All semopy models are equipped with predict method that does a SEM regression onto missing data given at least some of the observed variables. The regression is done by means of a conditional expectation of the vector of missing variables given some of the observed.

predict method always returns DataFrame with all the variables present in the model. The DataFrame that is passed to predict is merely an information on the data present, everything that is lacking in the DataFrame will be guessed by the predict routine. It's possible to pass a DataFrame with an arbitrary set of available variables in it with missing values. Furthermore, if one passes a DataFrame with missing values and an employed semopy model supports missing data, then it can be thought of as a prediction scheme. Example:

from semopy.examples import political_democracy
from semopy import ModelMeans
import numpy as np

desc = political_democracy.get_model()
data = political_democracy.get_data()

i, v = 0, 'x1'
x = data[v].values[i]

data[v].values[i] = float('nan')
model = ModelMeans(desc), )
preds = model.predict(data)
diff = np.abs((x - preds[v].values[i])/x)
print('{:.2f}%'.format(diff * 100))
Here, relative error is 2.17%. However, whether this is an actually a good way to predict missing data is debatable as in practice the sample variance of difference between filled gap and true values tends to be equal to estimated variance of the corresponding variable.

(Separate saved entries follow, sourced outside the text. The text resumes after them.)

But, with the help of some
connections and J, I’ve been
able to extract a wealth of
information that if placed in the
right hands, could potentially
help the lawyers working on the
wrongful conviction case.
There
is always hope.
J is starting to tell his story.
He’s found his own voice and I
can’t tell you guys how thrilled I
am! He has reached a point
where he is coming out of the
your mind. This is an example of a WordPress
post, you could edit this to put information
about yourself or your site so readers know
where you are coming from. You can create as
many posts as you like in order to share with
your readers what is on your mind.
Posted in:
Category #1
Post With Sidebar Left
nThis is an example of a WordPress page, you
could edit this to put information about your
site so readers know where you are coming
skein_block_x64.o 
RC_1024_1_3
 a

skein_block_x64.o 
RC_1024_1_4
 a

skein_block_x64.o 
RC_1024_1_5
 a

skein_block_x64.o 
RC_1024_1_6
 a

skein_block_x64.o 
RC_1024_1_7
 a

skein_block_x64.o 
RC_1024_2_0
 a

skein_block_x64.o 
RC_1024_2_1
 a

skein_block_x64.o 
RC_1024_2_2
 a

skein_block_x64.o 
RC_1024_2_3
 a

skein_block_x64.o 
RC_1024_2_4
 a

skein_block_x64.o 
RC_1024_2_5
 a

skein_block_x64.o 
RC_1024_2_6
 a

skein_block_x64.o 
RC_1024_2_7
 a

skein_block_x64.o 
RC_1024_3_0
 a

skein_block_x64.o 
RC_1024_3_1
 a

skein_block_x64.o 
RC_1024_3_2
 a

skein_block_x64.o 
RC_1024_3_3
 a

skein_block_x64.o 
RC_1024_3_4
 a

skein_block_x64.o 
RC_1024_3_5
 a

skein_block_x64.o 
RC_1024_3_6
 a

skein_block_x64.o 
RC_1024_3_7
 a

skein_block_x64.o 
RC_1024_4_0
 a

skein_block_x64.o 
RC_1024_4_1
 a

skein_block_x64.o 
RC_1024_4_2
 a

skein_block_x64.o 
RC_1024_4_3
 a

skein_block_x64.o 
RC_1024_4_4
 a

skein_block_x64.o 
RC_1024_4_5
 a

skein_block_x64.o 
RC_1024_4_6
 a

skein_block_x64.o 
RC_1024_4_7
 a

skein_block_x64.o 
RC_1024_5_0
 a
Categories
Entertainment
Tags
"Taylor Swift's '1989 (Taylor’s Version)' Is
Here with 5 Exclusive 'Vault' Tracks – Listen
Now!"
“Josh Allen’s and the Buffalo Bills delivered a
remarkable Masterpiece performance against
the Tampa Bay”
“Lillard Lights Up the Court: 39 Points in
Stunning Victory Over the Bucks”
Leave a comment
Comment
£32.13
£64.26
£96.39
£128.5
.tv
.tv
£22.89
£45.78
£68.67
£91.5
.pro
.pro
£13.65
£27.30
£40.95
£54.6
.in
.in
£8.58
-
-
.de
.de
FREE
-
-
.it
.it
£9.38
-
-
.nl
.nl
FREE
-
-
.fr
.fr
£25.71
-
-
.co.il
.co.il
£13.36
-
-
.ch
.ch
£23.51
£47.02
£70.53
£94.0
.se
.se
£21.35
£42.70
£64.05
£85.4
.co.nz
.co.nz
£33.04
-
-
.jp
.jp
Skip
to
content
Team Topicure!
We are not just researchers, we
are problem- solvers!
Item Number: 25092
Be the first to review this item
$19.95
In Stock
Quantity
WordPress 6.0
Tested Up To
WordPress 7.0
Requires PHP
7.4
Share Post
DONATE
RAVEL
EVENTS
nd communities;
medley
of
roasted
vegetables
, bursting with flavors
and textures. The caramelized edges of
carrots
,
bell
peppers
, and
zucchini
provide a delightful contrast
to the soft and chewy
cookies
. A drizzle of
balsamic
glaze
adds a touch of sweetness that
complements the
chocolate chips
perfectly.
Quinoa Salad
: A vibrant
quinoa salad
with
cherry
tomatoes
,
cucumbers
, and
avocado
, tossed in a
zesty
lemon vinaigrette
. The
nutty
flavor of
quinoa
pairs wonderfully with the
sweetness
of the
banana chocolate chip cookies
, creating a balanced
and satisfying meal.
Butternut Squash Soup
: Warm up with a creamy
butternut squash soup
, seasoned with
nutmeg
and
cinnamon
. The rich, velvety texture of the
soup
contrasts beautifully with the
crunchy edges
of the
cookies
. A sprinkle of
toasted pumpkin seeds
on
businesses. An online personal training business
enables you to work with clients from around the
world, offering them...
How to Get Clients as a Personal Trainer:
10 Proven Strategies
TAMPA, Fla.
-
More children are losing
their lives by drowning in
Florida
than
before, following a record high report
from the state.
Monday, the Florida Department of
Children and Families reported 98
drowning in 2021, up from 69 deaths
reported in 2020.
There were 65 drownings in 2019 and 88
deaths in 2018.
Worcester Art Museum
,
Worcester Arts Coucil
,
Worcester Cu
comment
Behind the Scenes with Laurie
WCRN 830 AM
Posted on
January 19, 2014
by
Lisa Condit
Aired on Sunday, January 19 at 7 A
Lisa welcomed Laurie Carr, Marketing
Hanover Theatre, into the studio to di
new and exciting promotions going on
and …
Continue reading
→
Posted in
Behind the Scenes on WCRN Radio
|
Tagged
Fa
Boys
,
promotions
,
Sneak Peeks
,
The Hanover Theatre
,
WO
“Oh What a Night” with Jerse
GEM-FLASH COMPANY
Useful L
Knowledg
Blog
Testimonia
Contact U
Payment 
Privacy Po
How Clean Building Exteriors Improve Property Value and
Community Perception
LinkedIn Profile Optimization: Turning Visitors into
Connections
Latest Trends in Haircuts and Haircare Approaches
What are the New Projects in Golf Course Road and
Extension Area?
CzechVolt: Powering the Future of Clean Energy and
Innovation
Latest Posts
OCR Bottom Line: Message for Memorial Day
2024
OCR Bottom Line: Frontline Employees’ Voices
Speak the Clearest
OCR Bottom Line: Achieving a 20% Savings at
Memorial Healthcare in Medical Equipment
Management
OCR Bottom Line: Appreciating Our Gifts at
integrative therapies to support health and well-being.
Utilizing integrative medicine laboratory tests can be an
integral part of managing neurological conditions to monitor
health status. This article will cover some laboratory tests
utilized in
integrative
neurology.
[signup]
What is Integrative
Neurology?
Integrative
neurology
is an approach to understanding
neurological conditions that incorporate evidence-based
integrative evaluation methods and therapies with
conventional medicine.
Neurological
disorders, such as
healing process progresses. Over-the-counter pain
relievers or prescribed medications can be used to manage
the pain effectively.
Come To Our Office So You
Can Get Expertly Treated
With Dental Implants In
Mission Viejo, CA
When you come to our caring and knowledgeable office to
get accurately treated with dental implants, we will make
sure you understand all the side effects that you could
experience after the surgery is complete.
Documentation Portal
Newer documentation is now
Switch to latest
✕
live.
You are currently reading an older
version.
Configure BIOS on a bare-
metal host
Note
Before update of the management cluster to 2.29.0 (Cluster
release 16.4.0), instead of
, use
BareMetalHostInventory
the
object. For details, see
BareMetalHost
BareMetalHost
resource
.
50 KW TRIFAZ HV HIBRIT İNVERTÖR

Fast prediction with exogenous variables

If you use ModelMeans, ModelEffects or ModelGeneralizedEffects and don't need to impute missing data, you can quickly predict observed endogenous and latent variables by a known (at least, partially) set of exogenous variables by invoking the predict_exo method. Unlike predict, it considers only exogenous variables data for prediction. If any of the values in exogenous data are missing, or even if some of the exogenous variables themselves are missing, the missing values will be imputed with zeros.